Asked about those two cases at oral argument in Pasadena on March 7, Swan said that one of the cases “was cited incorrectly” and as to the other case, it “just did not apply, so I would have to just not rely on that case.”

Cases Not Explained

Desai also noted:

“Appellants’ brief includes only a handful of accurate citations, almost all of which were of little use to this Court because they were not accompanied by coherent explanations of how they supported Appellants’ claims. No reply brief was filed.”

Swan commented yesterday:

“[W]e will be filing a petition to the CA Supreme Court. This is Jim Crow 2.0. Unbelievable.”

The case is Grant v. City of Long Beach, 22-56121.

Swan’s Background

Swan, whose law degree is from Whittier College, was admitted to the State Bar of California in 2001. She has no disciplinary history.

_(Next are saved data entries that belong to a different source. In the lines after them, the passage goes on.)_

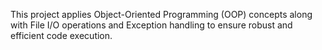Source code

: This project applies Object-Oriented Programming (OOP) concepts along with File I/O operations and Exception handling to ensure robust and efficient code execution.
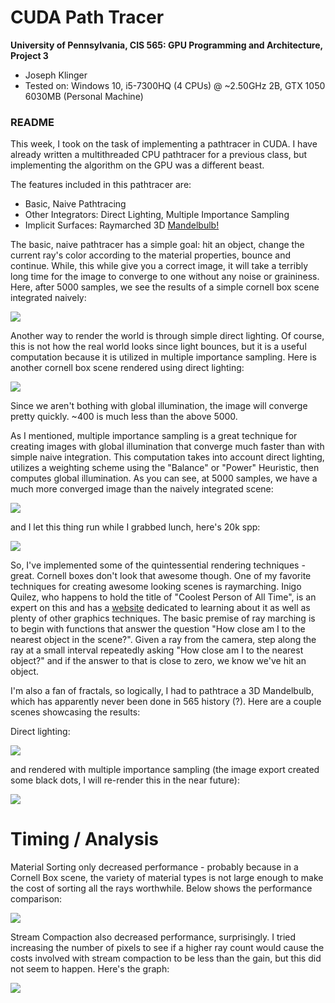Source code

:CUDA Path Tracer
================

**University of Pennsylvania, CIS 565: GPU Programming and Architecture, Project 3**

* Joseph Klinger
* Tested on: Windows 10, i5-7300HQ (4 CPUs) @ ~2.50GHz 2B, GTX 1050 6030MB (Personal Machine)

### README

This week, I took on the task of implementing a pathtracer in CUDA. I have already written a multithreaded CPU pathtracer for a previous class,
but implementing the algorithm on the GPU was a different beast.

The features included in this pathtracer are:
- Basic, Naive Pathtracing
- Other Integrators: Direct Lighting, Multiple Importance Sampling
- Implicit Surfaces: Raymarched 3D [Mandelbulb!](http://www.skytopia.com/project/fractal/mandelbulb.html)

The basic, naive pathtracer has a simple goal: hit an object, change the current ray's color according to the material properties, bounce and continue.
While, this while give you a correct image, it will take a terribly long time for the image to converge to one without any noise or graininess. Here, after 5000 samples,
we see the results of a simple cornell box scene integrated naively:

![](img/cornellBox_5000samples_MatchesReference.png)

Another way to render the world is through simple direct lighting. Of course, this is not how the real world looks since light bounces, but it is a useful computation
because it is utilized in multiple importance sampling. Here is another cornell box scene rendered using direct lighting:

![](img/cornellBox_DL_400samp.png)

Since we aren't bothing with global illumination, the image will converge pretty quickly. ~400 is much less than the above 5000.

As I mentioned, multiple importance sampling is a great technique for creating images with global illumination that converge much faster than with simple naive integration.
This computation takes into account direct lighting, utilizes a weighting scheme using the "Balance" or "Power" Heuristic, then computes global illumination. As you can see,
at 5000 samples, we have a much more converged image than the naively integrated scene:

![](img/cornell_MIS_5000samp.png)

and I let this thing run while I grabbed lunch, here's 20k spp:

![](img/cornell_MIS_20000samp.png)

So, I've implemented some of the quintessential rendering techniques - great. Cornell boxes don't look that awesome though. One of my favorite techniques for creating
awesome looking scenes is raymarching. Inigo Quilez, who happens to hold the title of "Coolest Person of All Time", is an expert on this and has a [website](http://iquilezles.org/www/) dedicated to learning about
it as well as plenty of other graphics techniques. The basic premise of ray marching is to begin with functions that answer the question "How close am I to the nearest object in the scene?".
Given a ray from the camera, step along the ray at a small interval repeatedly asking "How close am I to the nearest object?" and if the answer to that is close to zero, we know we've
hit an object.

I'm also a fan of fractals, so logically, I had to pathtrace a 3D Mandelbulb, which has apparently never been done in 565 history (?). Here are a couple scenes showcasing the results:

Direct lighting:

![](img/Mandelbulb_3PtLighting_DL_500samp.PNG)

and rendered with multiple importance sampling (the image export created some black dots, I will re-render this in the near future):

![](img/mandelbulb_cornell_MIS5000samp.png)

# Timing / Analysis

Material Sorting only decreased performance - probably because in a Cornell Box scene, the variety
of material types is not large enough to make the cost of sorting all the rays worthwhile. Below shows
the performance comparison:

![](img/matsortgraph.png)

Stream Compaction also decreased performance, surprisingly. I tried increasing the number of pixels to see if a higher
 ray count would cause the costs involved with stream compaction to be less than the gain, but this did not seem to happen.
 Here's the graph:
 

![](img/streamcompgraph.png)
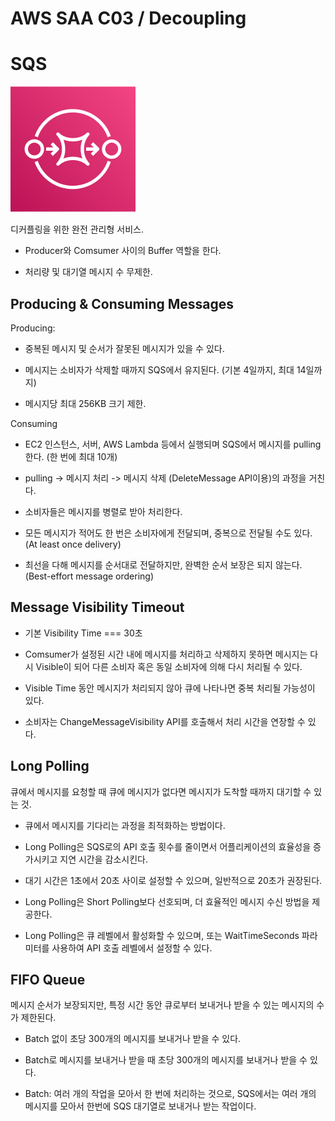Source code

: # AWS SAA C03 / Decoupling

# SQS

![SQS](../pictures/SQS.png)

디커플링을 위한 완전 관리형 서비스.

- Producer와 Comsumer 사이의 Buffer 역할을 한다.

- 처리량 및 대기열 메시지 수 무제한.

## Producing & Consuming Messages

Producing:

- 중복된 메시지 및 순서가 잘못된 메시지가 있을 수 있다.

- 메시지는 소비자가 삭제할 때까지 SQS에서 유지된다. (기본 4일까지, 최대 14일까지)

- 메시지당 최대 256KB 크기 제한.

Consuming

- EC2 인스턴스, 서버, AWS Lambda 등에서 실행되며 SQS에서 메시지를 pulling한다. (한 번에 최대 10개)

- pulling -> 메시지 처리 -> 메시지 삭제 (DeleteMessage API이용)의 과정을 거친다.

- 소비자들은 메시지를 병렬로 받아 처리한다.

- 모든 메시지가 적어도 한 번은 소비자에게 전달되며, 중복으로 전달될 수도 있다. (At least once delivery)

- 최선을 다해 메시지를 순서대로 전달하지만, 완벽한 순서 보장은 되지 않는다. (Best-effort message ordering)

## Message Visibility Timeout

- 기본 Visibility Time === 30초

- Comsumer가 설정된 시간 내에 메시지를 처리하고 삭제하지 못하면 메시지는 다시 Visible이 되어 다른 소비자 혹은 동일 소비자에 의해 다시 처리될 수 있다.

- Visible Time 동안 메시지가 처리되지 않아 큐에 나타나면 중복 처리될 가능성이 있다.

- 소비자는 ChangeMessageVisibility API를 호출해서 처리 시간을 연장할 수 있다.

## Long Polling

큐에서 메시지를 요청할 때 큐에 메시지가 없다면 메시지가 도착할 때까지 대기할 수 있는 것.

- 큐에서 메시지를 기다리는 과정을 최적화하는 방법이다.

- Long Polling은 SQS로의 API 호출 횟수를 줄이면서 어플리케이션의 효율성을 증가시키고 지연 시간을 감소시킨다.

- 대기 시간은 1초에서 20초 사이로 설정할 수 있으며, 일반적으로 20초가 권장된다.

- Long Polling은 Short Polling보다 선호되며, 더 효율적인 메시지 수신 방법을 제공한다.

- Long Polling은 큐 레벨에서 활성화할 수 있으며, 또는 WaitTimeSeconds 파라미터를 사용하여 API 호출 레벨에서 설정할 수 있다.

## FIFO Queue

메시지 순서가 보장되지만, 특정 시간 동안 큐로부터 보내거나 받을 수 있는 메시지의 수가 제한된다.

- Batch 없이 초당 300개의 메시지를 보내거나 받을 수 있다.

- Batch로 메시지를 보내거나 받을 때 초당 300개의 메시지를 보내거나 받을 수 있다.

- Batch: 여러 개의 작업을 모아서 한 번에 처리하는 것으로, SQS에서는 여러 개의 메시지를 모아서 한번에 SQS 대기열로 보내거나 받는 작업이다.
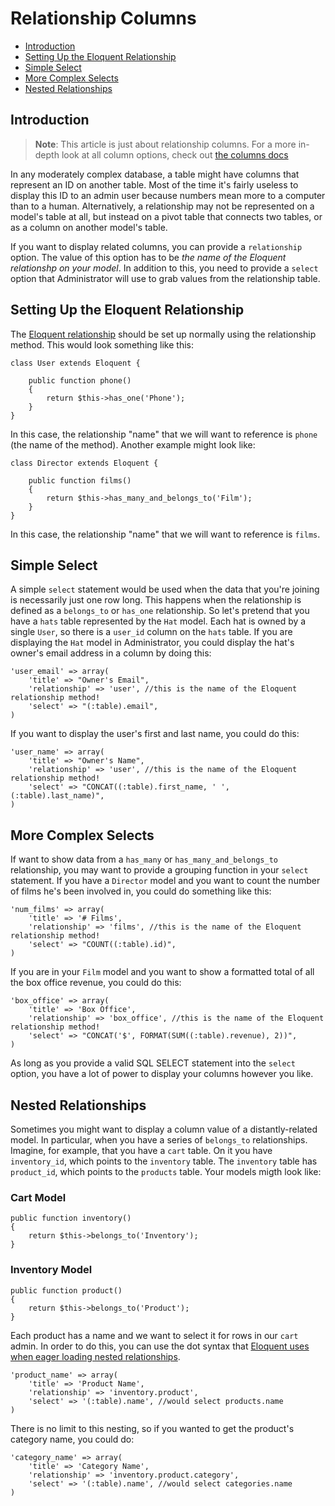 # Relationship Columns

- [Introduction](#introduction)
- [Setting Up the Eloquent Relationship](#setting-up-the-eloquent-relationship)
- [Simple Select](#simple-select)
- [More Complex Selects](#more-complex-selects)
- [Nested Relationships](#nested-relationships)

<a name="introduction"></a>
## Introduction

> **Note**: This article is just about relationship columns. For a more in-depth look at all column options, check out [the columns docs](/docs/columns)

In any moderately complex database, a table might have columns that represent an ID on another table. Most of the time it's fairly useless to display this ID to an admin user because numbers mean more to a computer than to a human. Alternatively, a relationship may not be represented on a model's table at all, but instead on a pivot table that connects two tables, or as a column on another model's table.

If you want to display related columns, you can provide a `relationship` option. The value of this option has to be *the name of the Eloquent relationshp on your model*. In addition to this, you need to provide a `select` option that Administrator will use to grab values from the relationship table.

<a name="setting-up-the-eloquent-relationship"></a>
## Setting Up the Eloquent Relationship

The [Eloquent relationship](http://laravel.com/docs/database/eloquent#relationships) should be set up normally using the relationship method. This would look something like this:

	class User extends Eloquent {

		public function phone()
		{
			return $this->has_one('Phone');
		}
	}

In this case, the relationship "name" that we will want to reference is `phone` (the name of the method). Another example might look like:

	class Director extends Eloquent {

		public function films()
		{
			return $this->has_many_and_belongs_to('Film');
		}
	}

In this case, the relationship "name" that we will want to reference is `films`.

<a name="simple-select"></a>
## Simple Select

A simple `select` statement would be used when the data that you're joining is necessarily just one row long. This happens when the relationship is defined as a `belongs_to` or `has_one` relationship. So let's pretend that you have a `hats` table represented by the `Hat` model. Each hat is owned by a single `User`, so there is a `user_id` column on the `hats` table. If you are displaying the `Hat` model in Administrator, you could display the hat's owner's email address in a column by doing this:

	'user_email' => array(
		'title' => "Owner's Email",
		'relationship' => 'user', //this is the name of the Eloquent relationship method!
		'select' => "(:table).email",
	)

If you want to display the user's first and last name, you could do this:

	'user_name' => array(
		'title' => "Owner's Name",
		'relationship' => 'user', //this is the name of the Eloquent relationship method!
		'select' => "CONCAT((:table).first_name, ' ', (:table).last_name)",
	)

<a name="more-complex-selects"></a>
## More Complex Selects

If want to show data from a `has_many` or `has_many_and_belongs_to` relationship, you may want to provide a grouping function in your `select` statement. If you have a `Director` model and you want to count the number of films he's been involved in, you could do something like this:

	'num_films' => array(
		'title' => '# Films',
		'relationship' => 'films', //this is the name of the Eloquent relationship method!
		'select' => "COUNT((:table).id)",
	)

If you are in your `Film` model and you want to show a formatted total of all the box office revenue, you could do this:

	'box_office' => array(
		'title' => 'Box Office',
		'relationship' => 'box_office', //this is the name of the Eloquent relationship method!
		'select' => "CONCAT('$', FORMAT(SUM((:table).revenue), 2))",
	)

As long as you provide a valid SQL SELECT statement into the `select` option, you have a lot of power to display your columns however you like.

<a name="nested-relationships"></a>
## Nested Relationships

Sometimes you might want to display a column value of a distantly-related model. In particular, when you have a series of `belongs_to` relationships. Imagine, for example, that you have a `cart` table. On it you have `inventory_id`, which points to the `inventory` table. The `inventory` table has `product_id`, which points to the `products` table. Your models migth look like:

### Cart Model
	public function inventory()
	{
		return $this->belongs_to('Inventory');
	}

### Inventory Model
	public function product()
	{
		return $this->belongs_to('Product');
	}

Each product has a name and we want to select it for rows in our `cart` admin. In order to do this, you can use the dot syntax that [Eloquent uses when eager loading nested relationships](http://laravel.com/docs/database/eloquent#eager).

	'product_name' => array(
		'title' => 'Product Name',
		'relationship' => 'inventory.product',
		'select' => '(:table).name', //would select products.name
	)

There is no limit to this nesting, so if you wanted to get the product's category name, you could do:

	'category_name' => array(
		'title' => 'Category Name',
		'relationship' => 'inventory.product.category',
		'select' => '(:table).name', //would select categories.name
	)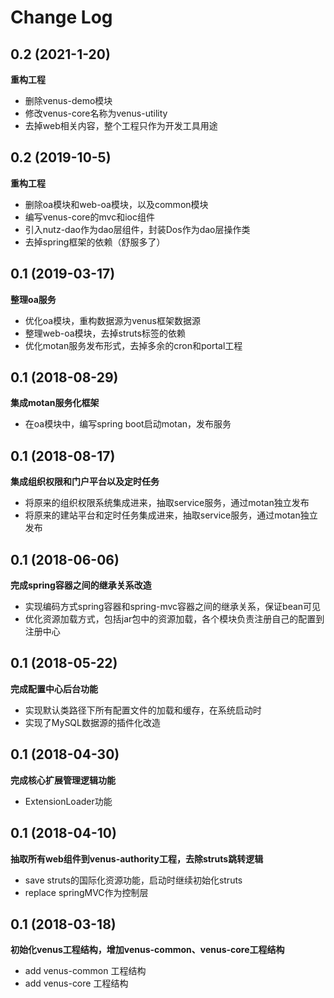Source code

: # Change Log

## 0.2 (2021-1-20)

**重构工程**
- 删除venus-demo模块
- 修改venus-core名称为venus-utility
- 去掉web相关内容，整个工程只作为开发工具用途

## 0.2 (2019-10-5)

**重构工程**
- 删除oa模块和web-oa模块，以及common模块
- 编写venus-core的mvc和ioc组件
- 引入nutz-dao作为dao层组件，封装Dos作为dao层操作类
- 去掉spring框架的依赖（舒服多了）

## 0.1 (2019-03-17)

**整理oa服务**
- 优化oa模块，重构数据源为venus框架数据源
- 整理web-oa模块，去掉struts标签的依赖
- 优化motan服务发布形式，去掉多余的cron和portal工程

## 0.1 (2018-08-29)

**集成motan服务化框架**
- 在oa模块中，编写spring boot启动motan，发布服务

## 0.1 (2018-08-17)

**集成组织权限和门户平台以及定时任务**
- 将原来的组织权限系统集成进来，抽取service服务，通过motan独立发布
- 将原来的建站平台和定时任务集成进来，抽取service服务，通过motan独立发布

## 0.1 (2018-06-06)

**完成spring容器之间的继承关系改造**
- 实现编码方式spring容器和spring-mvc容器之间的继承关系，保证bean可见
- 优化资源加载方式，包括jar包中的资源加载，各个模块负责注册自己的配置到注册中心

## 0.1 (2018-05-22)

**完成配置中心后台功能**
- 实现默认类路径下所有配置文件的加载和缓存，在系统启动时
- 实现了MySQL数据源的插件化改造

## 0.1 (2018-04-30)

**完成核心扩展管理逻辑功能**
- ExtensionLoader功能

## 0.1 (2018-04-10)

**抽取所有web组件到venus-authority工程，去除struts跳转逻辑**
- save struts的国际化资源功能，启动时继续初始化struts
- replace springMVC作为控制层

## 0.1 (2018-03-18)

**初始化venus工程结构，增加venus-common、venus-core工程结构**
- add venus-common 工程结构
- add venus-core 工程结构


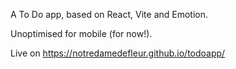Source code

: A To Do app, based on React, Vite and Emotion.

Unoptimised for mobile (for now!).

Live on https://notredamedefleur.github.io/todoapp/
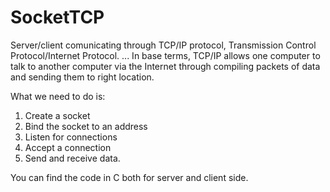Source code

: # SocketTCP

Server/client comunicating through TCP/IP protocol, Transmission Control Protocol/Internet Protocol. ...
In base terms, TCP/IP allows one computer to talk to another computer via the Internet through compiling packets of data and sending them to right location.


What we need to do is:

1. Create a socket
2. Bind the socket to an address
3. Listen for connections
4. Accept a connection
5. Send and receive data.

You can find the code in C both for server and client side.
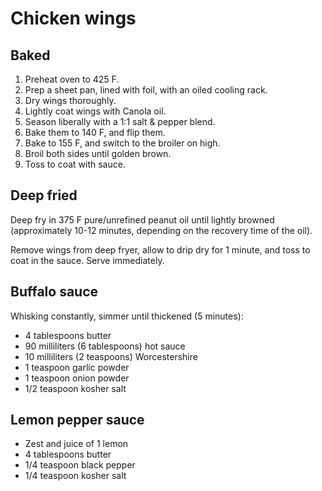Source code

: Chicken wings
===================

Baked
-----

1. Preheat oven to 425 F.
2. Prep a sheet pan, lined with foil, with an oiled cooling rack.
2. Dry wings thoroughly.
3. Lightly coat wings with Canola oil.
4. Season liberally with a 1:1 salt & pepper blend.
5. Bake them to 140 F, and flip them.
6. Bake to 155 F, and switch to the broiler on high.
7. Broil both sides until golden brown.
8. Toss to coat with sauce.

Deep fried
----------

Deep fry in 375 F pure/unrefined peanut oil until lightly browned (approximately 10-12 minutes, depending on the recovery time of the oil).

Remove wings from deep fryer, allow to drip dry for 1 minute, and toss to coat in the sauce. Serve immediately.

Buffalo sauce
-------------

Whisking constantly, simmer until thickened (5 minutes):

- 4 tablespoons butter
- 90 milliliters (6 tablespoons) hot sauce
- 10 milliliters (2 teaspoons) Worcestershire
- 1 teaspoon garlic powder
- 1 teaspoon onion powder
- 1/2 teaspoon kosher salt

Lemon pepper sauce
------------------

- Zest and juice of 1 lemon
- 4 tablespoons butter
- 1/4 teaspoon black pepper
- 1/4 teaspoon kosher salt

However, on March 14, 2022, Div. Two of the Fourth District Court of Appeal, in an unpublished opinion in Gossett v. Jackson, dismissed an appeal because the appellant was not aggrieved by the judgment. It ordered that sanctions be paid by the appellant and his lawyer, Swan, with the amount to be set on remand by the Riverside Superior Court.

In Timmins v. Zheng, Div. Two of the Fourth District Court of Appeal on April 1, 2021, in an opinion not certified for publication, dismissed an appeal Swan brought on behalf of a client from a nonappealable order. The respondent’s brief in that case recites:

“The trial court was entitled to find—and did find—that Defendants’ counsel was not credible and the record  amply supports that finding as there was reliable evidence showing multiple instances where attorney Swan lied to the trial court under penalty of perjury.”